Convert dict samples to tuples.

#   def map_tuple(data, *args, handler=<function reraise_exception>):
View Source
def map_tuple(data, *args, handler=reraise_exception):
    """Map the entries of a tuple with individual functions."""
    args = [f if f is not None else utils.identity for f in args]
    for f in args:
        assert callable(f), f
    for sample in data:
        assert isinstance(sample, (list, tuple))
        sample = list(sample)
        n = min(len(args), len(sample))
        try:
            for i in range(n):
                sample[i] = args[i](sample[i])
        except Exception as exn:
            if handler(exn):
                continue
            else:
                break
        yield tuple(sample)

Map the entries of a tuple with individual functions.

#   def default_collation_fn(samples, combine_tensors=True, combine_scalars=True):
View Source
def default_collation_fn(samples, combine_tensors=True, combine_scalars=True):
    """Take a collection of samples (dictionaries) and create a batch.
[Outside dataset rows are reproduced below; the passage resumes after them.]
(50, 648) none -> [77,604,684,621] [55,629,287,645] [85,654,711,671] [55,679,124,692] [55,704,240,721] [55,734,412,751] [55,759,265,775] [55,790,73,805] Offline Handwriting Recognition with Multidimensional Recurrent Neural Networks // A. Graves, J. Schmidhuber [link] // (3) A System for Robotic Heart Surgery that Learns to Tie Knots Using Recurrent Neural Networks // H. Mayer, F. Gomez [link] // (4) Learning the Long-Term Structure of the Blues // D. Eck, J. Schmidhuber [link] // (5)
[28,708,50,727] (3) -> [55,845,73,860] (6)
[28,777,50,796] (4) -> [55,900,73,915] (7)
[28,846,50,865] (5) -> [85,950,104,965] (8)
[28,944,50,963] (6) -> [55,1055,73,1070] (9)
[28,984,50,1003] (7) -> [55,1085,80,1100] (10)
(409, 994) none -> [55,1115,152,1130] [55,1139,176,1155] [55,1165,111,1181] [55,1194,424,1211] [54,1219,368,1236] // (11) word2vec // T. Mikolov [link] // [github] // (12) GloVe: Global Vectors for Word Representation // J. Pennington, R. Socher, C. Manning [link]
    If `tensors` is True, `ndarray` objects are combined into
    tensor batches.

    :param dict samples: list of samples
    :param bool tensors: whether to turn lists of ndarrays into a single ndarray
    :returns: single sample consisting of a batch
    :rtype: dict

    """
    assert isinstance(samples[0], (list, tuple)), type(samples[0])
    batched = list(zip(*samples))
    result = []
    for b in batched:
        if isinstance(b[0], (int, float)):
            if combine_scalars:
                b = np.array(list(b))
        elif isinstance(b[0], TorchTensor):
            if combine_tensors:
                import torch

                b = torch.stack(list(b))
        elif isinstance(b[0], np.ndarray):
            if combine_tensors:
                b = np.array(list(b))
        else:
            b = list(b)
        result.append(b)
    return result

Take a collection of samples (dictionaries) and create a batch.

If tensors is True, ndarray objects are combined into tensor batches.

:param dict samples: list of samples :param bool tensors: whether to turn lists of ndarrays into a single ndarray :returns: single sample consisting of a batch :rtype: dict

#   def batched( data, batchsize=20, collation_fn=<function default_collation_fn>, partial=True ):
View Source
def batched(
    data,
    batchsize=20,
    collation_fn=default_collation_fn,
    partial=True,
):
    """Create batches of the given size.

    :param data: iterator
    :param batchsize: target batch size
    :param tensors: automatically batch lists of ndarrays into ndarrays
    :param partial: return partial batches
    :returns: iterator

    """
    batch = []
    for sample in data:
        if len(batch) >= batchsize:
            if collation_fn is not None:
                batch = collation_fn(batch)
            yield batch
            batch = []
        batch.append(sample)
    if len(batch) == 0:
        return
    elif len(batch) == batchsize or partial:
        if collation_fn is not None:
            batch = collation_fn(batch)
        yield batch

Create batches of the given size.

:param data: iterator :param batchsize: target batch size :param tensors: automatically batch lists of ndarrays into ndarrays :param partial: return partial batches :returns: iterator

#   def unlisted(data):
View Source
def unlisted(data):
    """Turn batched data back into unbatched data."""
    for batch in data:
        assert isinstance(batch, list), sample
        for sample in batch:
            yield sample

Turn batched data back into unbatched data.

#   def unbatched(data):
View Source
def unbatched(data):
    """Turn batched data back into unbatched data."""
    for sample in data:
        assert isinstance(sample, (tuple, list)), sample
        assert len(sample) > 0
        for i in range(len(sample[0])):
            yield tuple(x[i] for x in sample)

Turn batched data back into unbatched data.

#   def rsample(data, p=0.5):
View Source
def rsample(data, p=0.5):
    """Randomly subsample a stream of data."""
    assert p >= 0.0 and p <= 1.0
    for sample in data:
        if random.uniform(0.0, 1.0) < p:
            yield sample

Randomly subsample a stream of data.